**Extracted entries:**
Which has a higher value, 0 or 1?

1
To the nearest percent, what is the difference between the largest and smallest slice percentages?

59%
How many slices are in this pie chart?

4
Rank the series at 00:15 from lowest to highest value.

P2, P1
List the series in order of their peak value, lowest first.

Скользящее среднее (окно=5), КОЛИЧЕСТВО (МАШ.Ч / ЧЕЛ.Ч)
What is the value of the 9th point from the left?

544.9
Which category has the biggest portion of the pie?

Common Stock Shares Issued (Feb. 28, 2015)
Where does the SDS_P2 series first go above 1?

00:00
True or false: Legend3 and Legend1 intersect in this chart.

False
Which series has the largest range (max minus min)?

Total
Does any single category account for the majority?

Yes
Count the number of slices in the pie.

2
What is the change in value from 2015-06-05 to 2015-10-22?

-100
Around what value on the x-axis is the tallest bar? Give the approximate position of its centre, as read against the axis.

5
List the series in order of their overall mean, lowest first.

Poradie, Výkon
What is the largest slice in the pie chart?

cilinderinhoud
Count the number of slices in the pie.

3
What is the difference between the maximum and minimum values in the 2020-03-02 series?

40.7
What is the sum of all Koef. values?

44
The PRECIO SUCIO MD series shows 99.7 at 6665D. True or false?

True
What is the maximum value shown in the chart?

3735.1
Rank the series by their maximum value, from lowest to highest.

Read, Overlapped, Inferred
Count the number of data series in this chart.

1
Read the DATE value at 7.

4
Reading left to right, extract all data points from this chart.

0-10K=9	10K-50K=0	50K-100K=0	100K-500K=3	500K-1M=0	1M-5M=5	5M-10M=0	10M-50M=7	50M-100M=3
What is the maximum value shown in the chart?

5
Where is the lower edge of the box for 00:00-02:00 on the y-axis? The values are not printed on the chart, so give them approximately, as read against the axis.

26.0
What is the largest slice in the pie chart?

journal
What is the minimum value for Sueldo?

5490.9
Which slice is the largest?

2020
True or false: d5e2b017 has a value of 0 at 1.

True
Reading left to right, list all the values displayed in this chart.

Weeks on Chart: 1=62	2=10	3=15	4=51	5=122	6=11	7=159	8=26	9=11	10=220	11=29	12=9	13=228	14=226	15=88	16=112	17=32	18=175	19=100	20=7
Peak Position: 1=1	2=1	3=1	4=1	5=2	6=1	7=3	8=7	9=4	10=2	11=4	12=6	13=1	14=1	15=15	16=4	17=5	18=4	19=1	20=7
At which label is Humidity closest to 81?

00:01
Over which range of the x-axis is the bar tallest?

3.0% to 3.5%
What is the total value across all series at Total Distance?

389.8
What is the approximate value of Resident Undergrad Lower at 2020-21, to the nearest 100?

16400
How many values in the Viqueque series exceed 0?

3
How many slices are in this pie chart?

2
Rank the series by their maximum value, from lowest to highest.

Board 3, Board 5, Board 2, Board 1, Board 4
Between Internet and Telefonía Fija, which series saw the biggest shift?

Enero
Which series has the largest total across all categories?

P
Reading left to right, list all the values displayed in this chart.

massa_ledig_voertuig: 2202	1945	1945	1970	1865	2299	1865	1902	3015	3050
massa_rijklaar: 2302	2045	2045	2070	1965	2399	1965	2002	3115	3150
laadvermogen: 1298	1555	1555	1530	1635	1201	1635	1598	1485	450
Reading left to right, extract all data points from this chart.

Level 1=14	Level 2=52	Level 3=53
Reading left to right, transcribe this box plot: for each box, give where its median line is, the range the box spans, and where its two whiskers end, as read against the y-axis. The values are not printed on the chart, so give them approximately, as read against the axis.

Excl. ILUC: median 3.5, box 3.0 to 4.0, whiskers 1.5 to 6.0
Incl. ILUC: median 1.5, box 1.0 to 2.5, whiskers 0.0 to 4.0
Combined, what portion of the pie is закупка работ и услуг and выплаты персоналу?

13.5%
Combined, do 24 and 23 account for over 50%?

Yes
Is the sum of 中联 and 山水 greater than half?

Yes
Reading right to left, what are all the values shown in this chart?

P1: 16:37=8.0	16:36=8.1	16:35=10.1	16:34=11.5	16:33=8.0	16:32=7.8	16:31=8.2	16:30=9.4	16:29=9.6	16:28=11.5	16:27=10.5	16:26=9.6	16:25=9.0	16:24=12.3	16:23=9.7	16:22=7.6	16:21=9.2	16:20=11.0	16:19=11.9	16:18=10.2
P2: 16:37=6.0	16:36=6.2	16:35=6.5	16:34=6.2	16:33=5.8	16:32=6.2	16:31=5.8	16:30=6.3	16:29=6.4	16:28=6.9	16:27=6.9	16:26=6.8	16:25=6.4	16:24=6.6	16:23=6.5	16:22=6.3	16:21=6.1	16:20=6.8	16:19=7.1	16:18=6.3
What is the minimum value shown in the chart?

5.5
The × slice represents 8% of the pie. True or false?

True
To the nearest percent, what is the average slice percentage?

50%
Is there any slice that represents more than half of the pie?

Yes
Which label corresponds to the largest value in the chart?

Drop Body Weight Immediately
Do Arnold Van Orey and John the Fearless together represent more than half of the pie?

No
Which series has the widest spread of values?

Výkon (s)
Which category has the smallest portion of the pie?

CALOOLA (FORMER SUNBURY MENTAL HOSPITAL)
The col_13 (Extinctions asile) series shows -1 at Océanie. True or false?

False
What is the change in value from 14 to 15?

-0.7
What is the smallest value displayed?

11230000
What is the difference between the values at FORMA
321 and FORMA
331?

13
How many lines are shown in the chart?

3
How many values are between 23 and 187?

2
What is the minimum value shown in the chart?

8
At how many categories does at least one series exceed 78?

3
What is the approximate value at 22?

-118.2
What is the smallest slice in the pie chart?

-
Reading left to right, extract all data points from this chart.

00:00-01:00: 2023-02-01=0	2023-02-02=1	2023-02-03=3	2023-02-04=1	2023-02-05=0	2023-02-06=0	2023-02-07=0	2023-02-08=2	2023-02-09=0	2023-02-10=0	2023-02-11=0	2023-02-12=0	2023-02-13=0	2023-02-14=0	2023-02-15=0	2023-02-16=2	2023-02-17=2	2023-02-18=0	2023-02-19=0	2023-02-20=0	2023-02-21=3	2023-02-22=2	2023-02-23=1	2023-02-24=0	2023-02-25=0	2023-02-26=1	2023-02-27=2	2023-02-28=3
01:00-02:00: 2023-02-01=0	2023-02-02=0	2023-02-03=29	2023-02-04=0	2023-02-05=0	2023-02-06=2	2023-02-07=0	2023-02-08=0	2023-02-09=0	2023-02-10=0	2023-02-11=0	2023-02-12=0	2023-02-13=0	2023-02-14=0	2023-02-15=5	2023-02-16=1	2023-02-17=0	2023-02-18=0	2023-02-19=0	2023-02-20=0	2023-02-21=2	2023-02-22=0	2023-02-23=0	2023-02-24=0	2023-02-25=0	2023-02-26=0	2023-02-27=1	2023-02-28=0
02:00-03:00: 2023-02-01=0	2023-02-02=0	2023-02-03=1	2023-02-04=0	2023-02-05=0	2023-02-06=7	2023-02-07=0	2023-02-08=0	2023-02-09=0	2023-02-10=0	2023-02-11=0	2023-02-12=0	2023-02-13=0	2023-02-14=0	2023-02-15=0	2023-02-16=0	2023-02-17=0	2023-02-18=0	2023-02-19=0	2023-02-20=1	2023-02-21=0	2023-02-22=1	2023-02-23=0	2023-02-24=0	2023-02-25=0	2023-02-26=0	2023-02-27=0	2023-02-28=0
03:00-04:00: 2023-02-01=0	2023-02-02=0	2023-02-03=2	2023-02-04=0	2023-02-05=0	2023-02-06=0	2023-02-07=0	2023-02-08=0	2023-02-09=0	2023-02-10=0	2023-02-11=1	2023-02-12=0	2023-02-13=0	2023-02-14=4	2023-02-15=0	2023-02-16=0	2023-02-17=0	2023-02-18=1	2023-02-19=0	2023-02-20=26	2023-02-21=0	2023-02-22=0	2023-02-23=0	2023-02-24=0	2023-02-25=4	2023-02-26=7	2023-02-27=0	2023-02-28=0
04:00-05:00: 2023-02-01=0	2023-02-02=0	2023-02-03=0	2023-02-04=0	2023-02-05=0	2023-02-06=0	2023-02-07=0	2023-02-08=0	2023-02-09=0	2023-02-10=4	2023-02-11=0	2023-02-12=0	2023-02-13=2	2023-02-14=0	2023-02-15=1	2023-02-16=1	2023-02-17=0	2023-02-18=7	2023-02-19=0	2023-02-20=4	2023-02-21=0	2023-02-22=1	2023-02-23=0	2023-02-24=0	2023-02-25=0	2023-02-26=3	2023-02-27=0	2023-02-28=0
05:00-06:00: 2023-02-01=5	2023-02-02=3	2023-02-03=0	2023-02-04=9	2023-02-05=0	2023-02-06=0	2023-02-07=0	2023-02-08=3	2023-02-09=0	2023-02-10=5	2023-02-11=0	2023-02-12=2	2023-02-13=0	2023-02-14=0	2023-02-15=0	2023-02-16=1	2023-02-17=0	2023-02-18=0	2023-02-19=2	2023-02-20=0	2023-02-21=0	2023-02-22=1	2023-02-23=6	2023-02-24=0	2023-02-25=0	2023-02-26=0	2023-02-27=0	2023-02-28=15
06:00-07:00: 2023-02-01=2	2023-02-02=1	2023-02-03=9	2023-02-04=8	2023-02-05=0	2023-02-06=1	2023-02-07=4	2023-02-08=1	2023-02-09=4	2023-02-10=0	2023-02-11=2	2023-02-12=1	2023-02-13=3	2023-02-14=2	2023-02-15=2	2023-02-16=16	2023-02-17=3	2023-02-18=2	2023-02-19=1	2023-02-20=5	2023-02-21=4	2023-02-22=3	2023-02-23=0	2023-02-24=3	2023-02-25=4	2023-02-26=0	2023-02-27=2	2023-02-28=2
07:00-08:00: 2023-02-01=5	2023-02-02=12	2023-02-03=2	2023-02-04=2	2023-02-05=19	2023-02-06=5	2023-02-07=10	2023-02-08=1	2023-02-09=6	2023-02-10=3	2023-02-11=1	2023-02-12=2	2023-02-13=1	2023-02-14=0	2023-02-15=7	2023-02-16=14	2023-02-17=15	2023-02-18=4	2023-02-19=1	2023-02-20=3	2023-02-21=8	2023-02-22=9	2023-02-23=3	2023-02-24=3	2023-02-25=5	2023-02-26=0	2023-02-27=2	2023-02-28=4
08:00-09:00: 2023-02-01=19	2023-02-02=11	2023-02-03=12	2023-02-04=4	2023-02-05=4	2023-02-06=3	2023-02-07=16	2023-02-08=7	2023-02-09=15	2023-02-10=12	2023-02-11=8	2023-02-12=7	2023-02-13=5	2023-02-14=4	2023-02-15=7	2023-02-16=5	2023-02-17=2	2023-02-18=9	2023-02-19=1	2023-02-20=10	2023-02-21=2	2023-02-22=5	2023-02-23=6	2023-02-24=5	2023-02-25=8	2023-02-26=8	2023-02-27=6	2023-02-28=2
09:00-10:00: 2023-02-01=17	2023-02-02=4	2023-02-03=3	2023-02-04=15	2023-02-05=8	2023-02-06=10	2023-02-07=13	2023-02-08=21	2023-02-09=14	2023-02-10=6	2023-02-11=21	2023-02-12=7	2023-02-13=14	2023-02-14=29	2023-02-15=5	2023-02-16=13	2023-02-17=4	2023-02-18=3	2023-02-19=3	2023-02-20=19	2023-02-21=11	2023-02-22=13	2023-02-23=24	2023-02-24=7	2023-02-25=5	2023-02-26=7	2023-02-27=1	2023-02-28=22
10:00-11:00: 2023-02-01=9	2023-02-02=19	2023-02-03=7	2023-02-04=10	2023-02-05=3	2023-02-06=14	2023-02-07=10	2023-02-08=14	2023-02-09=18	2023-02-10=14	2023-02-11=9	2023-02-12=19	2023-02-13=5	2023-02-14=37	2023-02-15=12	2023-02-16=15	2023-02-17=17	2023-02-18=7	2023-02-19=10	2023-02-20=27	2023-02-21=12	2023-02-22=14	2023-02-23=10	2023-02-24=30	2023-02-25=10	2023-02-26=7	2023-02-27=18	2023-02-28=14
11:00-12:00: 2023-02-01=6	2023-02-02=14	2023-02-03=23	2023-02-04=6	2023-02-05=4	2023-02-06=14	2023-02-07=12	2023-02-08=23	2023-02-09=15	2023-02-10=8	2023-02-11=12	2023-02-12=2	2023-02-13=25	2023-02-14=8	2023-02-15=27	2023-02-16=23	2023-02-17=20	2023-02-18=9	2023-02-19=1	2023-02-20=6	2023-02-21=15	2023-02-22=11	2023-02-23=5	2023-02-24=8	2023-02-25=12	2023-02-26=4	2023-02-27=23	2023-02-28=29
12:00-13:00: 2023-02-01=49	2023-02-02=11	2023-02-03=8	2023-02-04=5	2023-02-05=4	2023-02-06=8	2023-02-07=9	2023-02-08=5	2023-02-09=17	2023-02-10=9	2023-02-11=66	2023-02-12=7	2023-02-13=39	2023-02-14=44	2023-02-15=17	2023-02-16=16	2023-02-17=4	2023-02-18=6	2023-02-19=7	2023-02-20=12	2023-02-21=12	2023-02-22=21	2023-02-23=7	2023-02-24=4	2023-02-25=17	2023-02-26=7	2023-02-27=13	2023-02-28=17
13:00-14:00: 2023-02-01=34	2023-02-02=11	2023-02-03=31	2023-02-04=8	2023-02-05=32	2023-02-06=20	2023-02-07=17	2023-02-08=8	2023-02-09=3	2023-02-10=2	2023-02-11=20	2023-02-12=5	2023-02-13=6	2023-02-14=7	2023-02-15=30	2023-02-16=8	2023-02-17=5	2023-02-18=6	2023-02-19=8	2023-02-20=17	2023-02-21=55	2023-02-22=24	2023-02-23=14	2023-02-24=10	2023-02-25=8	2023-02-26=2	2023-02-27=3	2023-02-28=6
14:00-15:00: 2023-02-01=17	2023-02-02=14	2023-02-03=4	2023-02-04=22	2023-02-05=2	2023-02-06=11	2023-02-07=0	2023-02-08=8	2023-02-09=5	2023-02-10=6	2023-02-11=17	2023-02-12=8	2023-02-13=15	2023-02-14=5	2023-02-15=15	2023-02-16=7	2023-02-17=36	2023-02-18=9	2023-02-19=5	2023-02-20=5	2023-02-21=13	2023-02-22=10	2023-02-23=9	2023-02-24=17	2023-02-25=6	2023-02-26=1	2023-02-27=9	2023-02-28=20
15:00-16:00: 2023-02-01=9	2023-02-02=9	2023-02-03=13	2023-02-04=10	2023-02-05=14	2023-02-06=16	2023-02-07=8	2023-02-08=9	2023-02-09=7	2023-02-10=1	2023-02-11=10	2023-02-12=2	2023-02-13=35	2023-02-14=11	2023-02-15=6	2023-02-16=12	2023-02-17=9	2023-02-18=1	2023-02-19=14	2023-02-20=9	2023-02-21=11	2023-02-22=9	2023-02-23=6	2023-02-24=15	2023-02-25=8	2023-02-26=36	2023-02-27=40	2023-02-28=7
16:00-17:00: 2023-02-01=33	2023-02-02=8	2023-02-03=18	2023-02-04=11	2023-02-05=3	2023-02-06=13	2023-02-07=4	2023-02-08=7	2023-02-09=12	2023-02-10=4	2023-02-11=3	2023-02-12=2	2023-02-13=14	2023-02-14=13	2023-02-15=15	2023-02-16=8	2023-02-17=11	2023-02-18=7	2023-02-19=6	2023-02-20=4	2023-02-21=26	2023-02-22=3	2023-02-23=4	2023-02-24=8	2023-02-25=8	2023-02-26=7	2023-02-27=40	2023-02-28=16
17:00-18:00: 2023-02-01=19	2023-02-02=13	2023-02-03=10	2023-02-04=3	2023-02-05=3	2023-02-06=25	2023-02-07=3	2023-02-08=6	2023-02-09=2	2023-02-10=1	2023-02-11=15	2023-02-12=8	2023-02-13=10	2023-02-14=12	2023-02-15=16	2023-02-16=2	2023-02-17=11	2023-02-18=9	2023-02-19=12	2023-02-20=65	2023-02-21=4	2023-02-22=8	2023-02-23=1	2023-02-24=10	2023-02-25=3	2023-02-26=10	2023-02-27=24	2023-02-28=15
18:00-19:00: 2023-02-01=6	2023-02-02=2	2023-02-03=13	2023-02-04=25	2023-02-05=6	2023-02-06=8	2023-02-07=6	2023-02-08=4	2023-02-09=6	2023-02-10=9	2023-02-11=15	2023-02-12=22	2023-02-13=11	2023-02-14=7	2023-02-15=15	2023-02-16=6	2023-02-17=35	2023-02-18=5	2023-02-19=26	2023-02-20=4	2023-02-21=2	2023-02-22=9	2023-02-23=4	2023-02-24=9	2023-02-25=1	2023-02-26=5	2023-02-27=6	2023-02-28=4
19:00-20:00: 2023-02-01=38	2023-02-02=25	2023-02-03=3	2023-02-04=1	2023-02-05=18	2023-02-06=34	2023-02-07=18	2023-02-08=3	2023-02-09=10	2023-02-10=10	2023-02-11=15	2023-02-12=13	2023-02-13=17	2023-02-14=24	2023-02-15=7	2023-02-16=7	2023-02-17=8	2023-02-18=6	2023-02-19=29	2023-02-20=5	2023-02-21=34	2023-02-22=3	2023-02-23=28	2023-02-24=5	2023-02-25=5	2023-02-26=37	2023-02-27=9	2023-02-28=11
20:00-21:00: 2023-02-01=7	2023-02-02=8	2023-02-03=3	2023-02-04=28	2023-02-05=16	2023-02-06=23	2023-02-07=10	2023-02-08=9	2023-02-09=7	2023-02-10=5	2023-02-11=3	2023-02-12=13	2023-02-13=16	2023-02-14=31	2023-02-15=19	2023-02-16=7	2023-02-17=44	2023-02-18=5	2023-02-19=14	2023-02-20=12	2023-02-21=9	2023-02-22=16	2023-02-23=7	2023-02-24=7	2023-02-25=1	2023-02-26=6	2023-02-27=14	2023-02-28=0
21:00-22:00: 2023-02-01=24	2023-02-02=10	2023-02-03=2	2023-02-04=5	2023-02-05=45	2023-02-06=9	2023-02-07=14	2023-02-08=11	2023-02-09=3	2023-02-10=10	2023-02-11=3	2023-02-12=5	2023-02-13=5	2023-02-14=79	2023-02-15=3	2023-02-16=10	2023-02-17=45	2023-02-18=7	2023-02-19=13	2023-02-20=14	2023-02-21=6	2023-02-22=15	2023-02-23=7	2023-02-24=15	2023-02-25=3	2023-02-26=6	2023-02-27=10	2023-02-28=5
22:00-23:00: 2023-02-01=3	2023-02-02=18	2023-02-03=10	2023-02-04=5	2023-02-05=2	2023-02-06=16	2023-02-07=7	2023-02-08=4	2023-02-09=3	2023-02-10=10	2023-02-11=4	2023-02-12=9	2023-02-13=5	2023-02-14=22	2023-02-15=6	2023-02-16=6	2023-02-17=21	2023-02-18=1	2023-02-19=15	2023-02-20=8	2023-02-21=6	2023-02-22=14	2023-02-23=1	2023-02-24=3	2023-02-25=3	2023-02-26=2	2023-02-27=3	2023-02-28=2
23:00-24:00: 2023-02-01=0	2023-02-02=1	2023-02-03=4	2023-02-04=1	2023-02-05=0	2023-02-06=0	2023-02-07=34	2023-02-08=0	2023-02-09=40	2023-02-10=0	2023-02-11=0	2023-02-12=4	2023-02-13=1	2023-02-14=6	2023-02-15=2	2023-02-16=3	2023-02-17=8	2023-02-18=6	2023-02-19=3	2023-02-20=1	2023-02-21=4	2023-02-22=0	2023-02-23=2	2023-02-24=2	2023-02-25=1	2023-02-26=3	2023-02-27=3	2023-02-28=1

**What the task requires:**
Repeat everything from the start of the records down to the line containing "What is the change in value from 2015-06-05", with both ends included.

**Exercise result:**
Which has a higher value, 0 or 1?

1
To the nearest percent, what is the difference between the largest and smallest slice percentages?

59%
How many slices are in this pie chart?

4
Rank the series at 00:15 from lowest to highest value.

P2, P1
List the series in order of their peak value, lowest first.

Скользящее среднее (окно=5), КОЛИЧЕСТВО (МАШ.Ч / ЧЕЛ.Ч)
What is the value of the 9th point from the left?

544.9
Which category has the biggest portion of the pie?

Common Stock Shares Issued (Feb. 28, 2015)
Where does the SDS_P2 series first go above 1?

00:00
True or false: Legend3 and Legend1 intersect in this chart.

False
Which series has the largest range (max minus min)?

Total
Does any single category account for the majority?

Yes
Count the number of slices in the pie.

2
What is the change in value from 2015-06-05 to 2015-10-22?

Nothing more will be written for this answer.